The ten wholly-owned subsidiaries of CBT listed above are collectively referred
to as the "CBT Subsidiaries." The CBT Subsidiaries lease data centers, which the
Registrant has been operating under an Outsourcing Services Agreement, dated as
of January 1, 2003, by and between the Registrant and CBT (the "Outsourcing
Agreement").

     In addition, CBT sold to the Registrant certain assets and contracts
relating to the CBT Subsidiaries.

     In exchange for the CBT Subsidiaries and certain assets and contracts
relating to the CBT Subsidiaries, the Registrant (a) issued 1,100,000 shares of
the Registrant's common stock, $0.01 par value per share ("Common Stock"), to
CBT, which was approximately 4.7% of the Registrant's outstanding Common Stock
as of the date of the Agreement; (b) released CBT from certain inter-company
advances in an amount up to $300,000; (c) assumed all of CBT's



obligations under certain assets and contracts relating to the CBT Subsidiaries;
and (d) released CBT from certain payment obligations owed to the Registrant
pursuant to the Outsourcing Agreement in an amount not to exceed $263,000. The
consideration paid by the Registrant for the CBT Subsidiaries and related assets
and contracts were derived from arms-length negotiations between the Special
Committee and representatives of CBT.

     CBT's and its affiliates collectively own, directly or indirectly,
approximately 19,284,993 shares or 82.4% of the Registrant's outstanding Common
Stock before giving affect to the issuance of the 1,100,000 shares of Common
Stock to CBT pursuant to the Agreement and approximately 20,384,993 shares or
83.2% of the Common Stock after giving effect to such issuance.
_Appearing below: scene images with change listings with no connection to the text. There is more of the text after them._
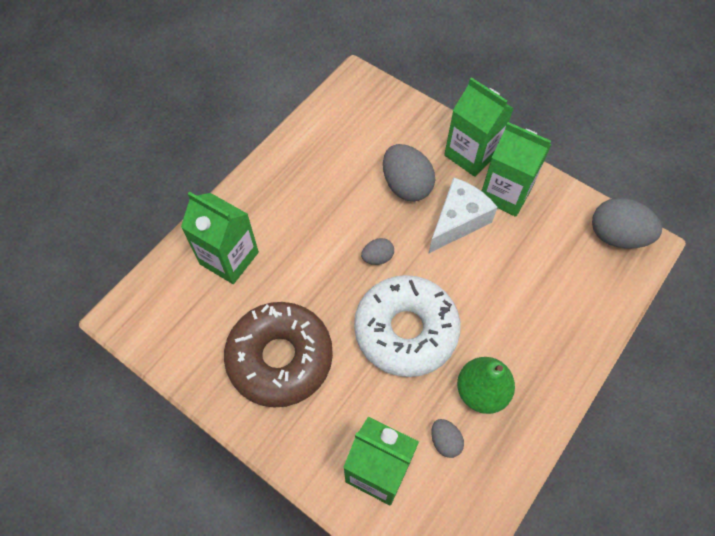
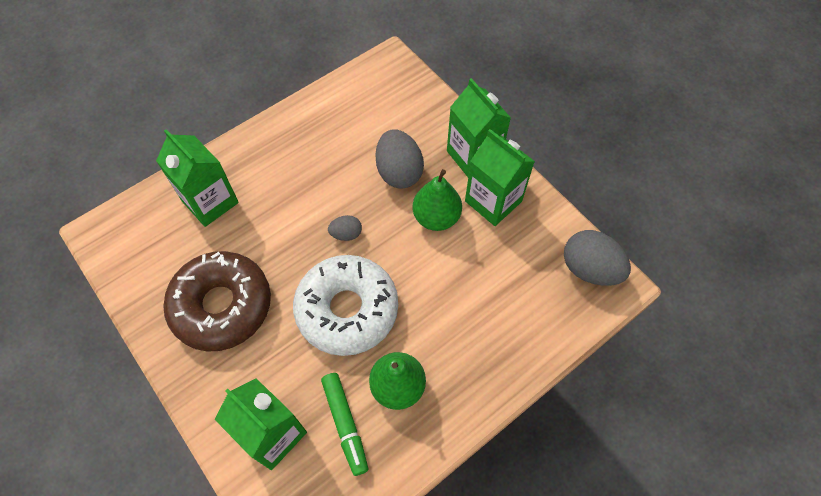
camera: 15 degrees right, 0 degrees up
(445, 441) = (345, 424): grey egg -> green marker
(458, 221) = (436, 217): white cheese -> green pear

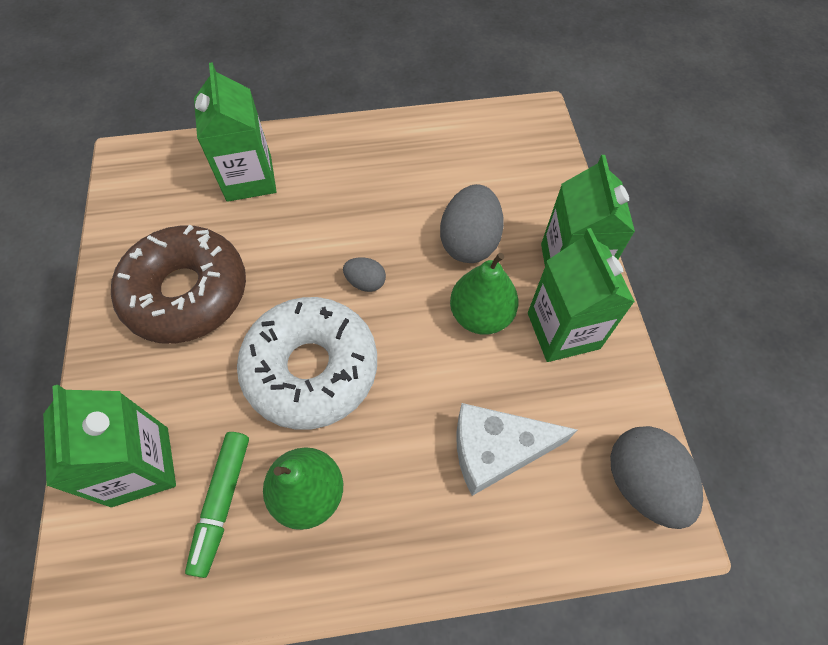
camera: 30 degrees right, 0 degrees up
(496, 296) = (496, 450): none -> white cheese

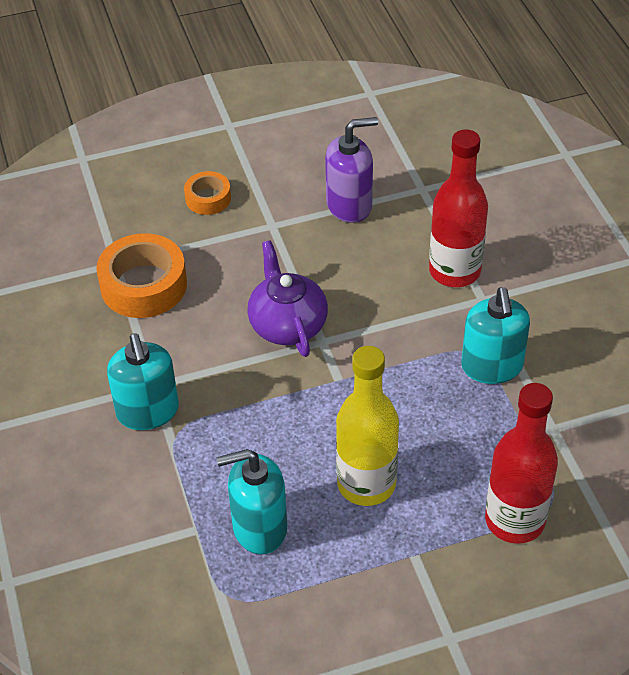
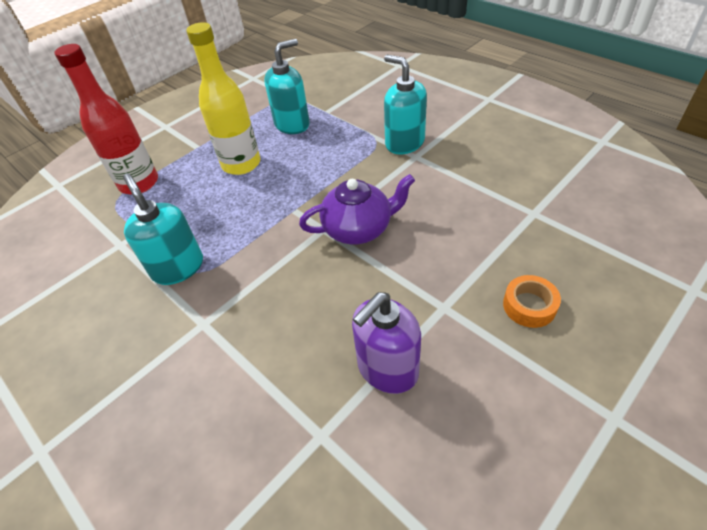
camera: 155 degrees right, 0 degrees up
(144, 285) = (493, 207): orange tape -> none
(287, 324) = (358, 228): purple teapot -> purple teapot turned 60 degrees counterclockwise
(454, 271) = (240, 341): red bottle -> none

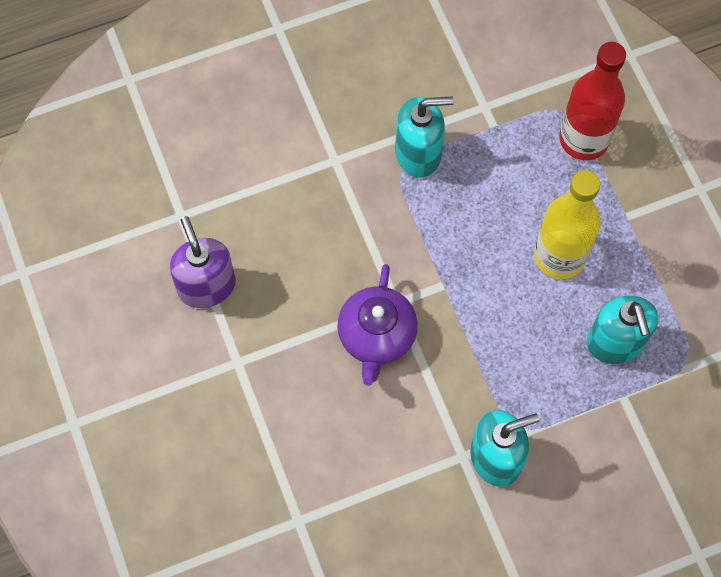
camera: 110 degrees right, 20 degrees up
(529, 306) = (196, 433): orange tape -> none

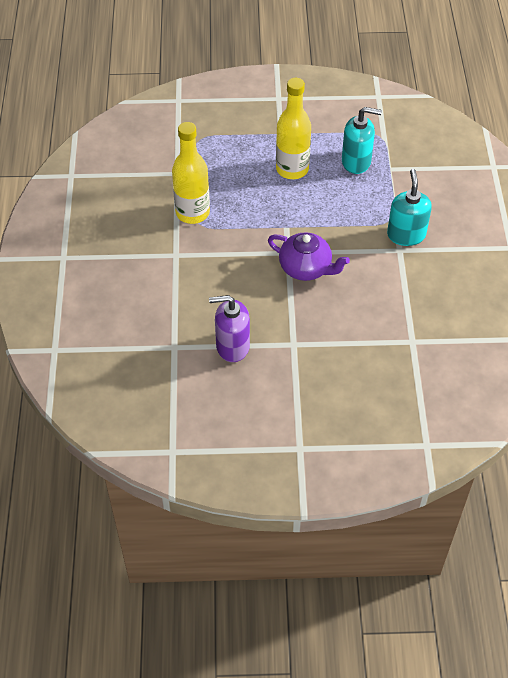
camera: 70 degrees left, 15 degrees down
(418, 153) = (192, 213): turquoise soap dispenser -> yellow bottle
(584, 139) = (222, 136): red bottle -> none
ITEM 7. FINANCIAL STATEMENTS, PRO FORMA FINANCIAL INFORMATION AND EXHIBITS.

(a)  Financial Statements of Businesses Acquired: Not filed herewith; to be
     filed by amendment.

     Pursuant to Item 7(a)(4) of Form 8-K, the Registrant hereby undertakes to
     file such information as soon as it is available on a Form 8-K/A Amendment
     to this report and in any event by October 22, 2003.

(b)  Pro Forma Financial Information: Not filed herewith; to be filed by
     amendment.

     Pursuant to Item 7(b)(1) and (2) of Form 8-K, the Registrant hereby
     undertakes to file such information as soon as it is available on a Form
     8-K/A Amendment to this report and in any event by October 22, 2003.

(c)  Exhibits:

     Exhibit No.    Description

     2.1            Stock and Asset Acquisition Agreement, dated as of August 8,
                    2003, by and between the Registrant and ClearBlue
                    Technologies, Inc.


                                    SIGNATURE


     Pursuant to the requirements of the Securities Exchange Act of 1934, the
Registrant has duly caused this report to be signed on its behalf by the
undersigned hereunto duly authorized.

Date: August 22, 2003                  NAVISITE, INC.

                                       By: /s/ James Pluntze
                                           -------------------------------------
                                           James Pluntze
                                           Chief Financial Officer


                                  EXHIBIT INDEX

Exhibit No.         Description
-----------         -----------

2.1                 Stock and Asset Acquisition Agreement, dated as of August 8,
                    2003, by and between the Registrant and ClearBlue
                    Technologies, Inc.